Carry on the piece about seafarers and pirates in the Caribbean, picking up after its final sentence.

» **SUPPLIED TEXT**:
*-*-*

History tells us that seafarers from far-off shores have always left their mark on the lands they visit and the islands of the Caribbean are no exception. With the arrival of Christopher Columbus, Sir Francis Drake, Admiral Lord Nelson and others, the face of the Caribbean would change for ever.
Some of those changes can still be seen and heard today: like the sweet twang of an English West Country accent when you tie up in Barbados. The green eyes of some of the native people of Montserrat; shout the name Sean and heads will turn as the long line of Irish blood stands before you. These days we look back with nostalgia as the stories of pirates and privateers are recalled as history, folk law and legend.
The islands named by pirates often reveal the bloody truth, like Dead Mans Chest, an island in the Virgins that legend has it got its name from the ill-fated crew who were left there to die as punishment for being lazy, drunk and dipping into the booty of their shipmates.
Tales like these make up the grim but colorful history of these beautiful islands. But it wasn’t all bad. From places like Jamaica came sugarcane and rum, a product that was almost a currency in the Caribbean for many years. Today rum still represents a fair chunk of certain island economies.
The Caribbean was rich and everyone, from Kings and Queens to the lowly deckhand, wanted their share. The greed for the gold of the Americas and the fruits of the Caribbean would start wars and turn pirates into privateers and in some cases privateers into Governors, their royal warrant often short-lived if the recipient proved too successful or popular.

*-*-*

» **SOURCE MATERIAL**:
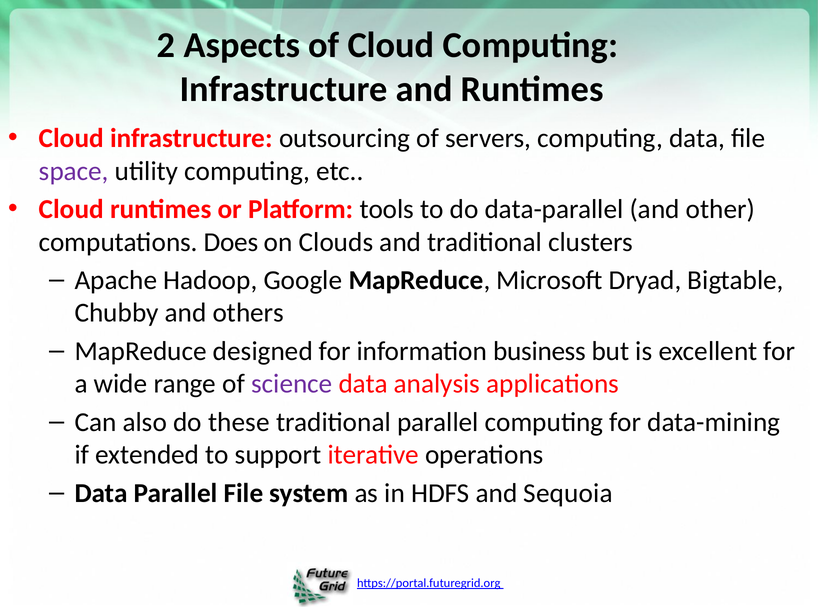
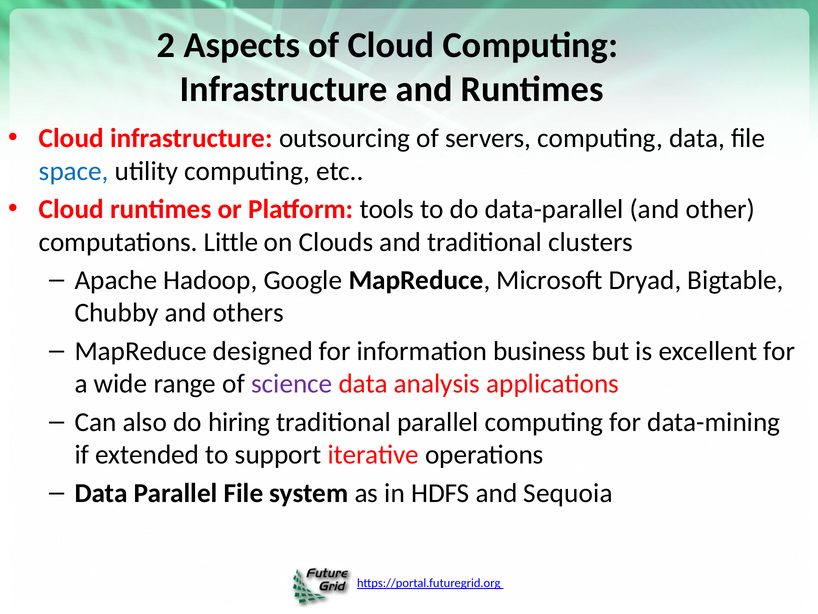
space colour: purple -> blue
Does: Does -> Little
these: these -> hiring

*-*-*

» **ANSWER FOR THE TASK**:
All was fought in the name of King and Country and this was depicted by the ensigns that fluttered from the stern of the ships, and the flags that flew over the various islands.
It would be remiss to suggest that these times brought only bloodshed and misery. One of the most surprising things to come from piracy was its contribution to democracy. It is true that each ship had a captain. What is not so well known is that the captain was elected by the crew. Once in command he may be the captain but he could also be voted out again. The strong bond and camaraderie of the men on these ships often extended past their time at sea. As they left the ships for their chosen safe haven ashore, rum shops were opened, wives were taken and in no time the retired sailor was as much a part of the island’s culture and history as the poor slaves and the crown that ruled them.
All of this and more is what stands behind the open arms and smiling faces that welcome today’s yachtsmen to these beautiful Caribbean shores. The same flag that flew over cannons and cutlasses now stands proudly over modern day yachts, making seafarers diplomats of their country.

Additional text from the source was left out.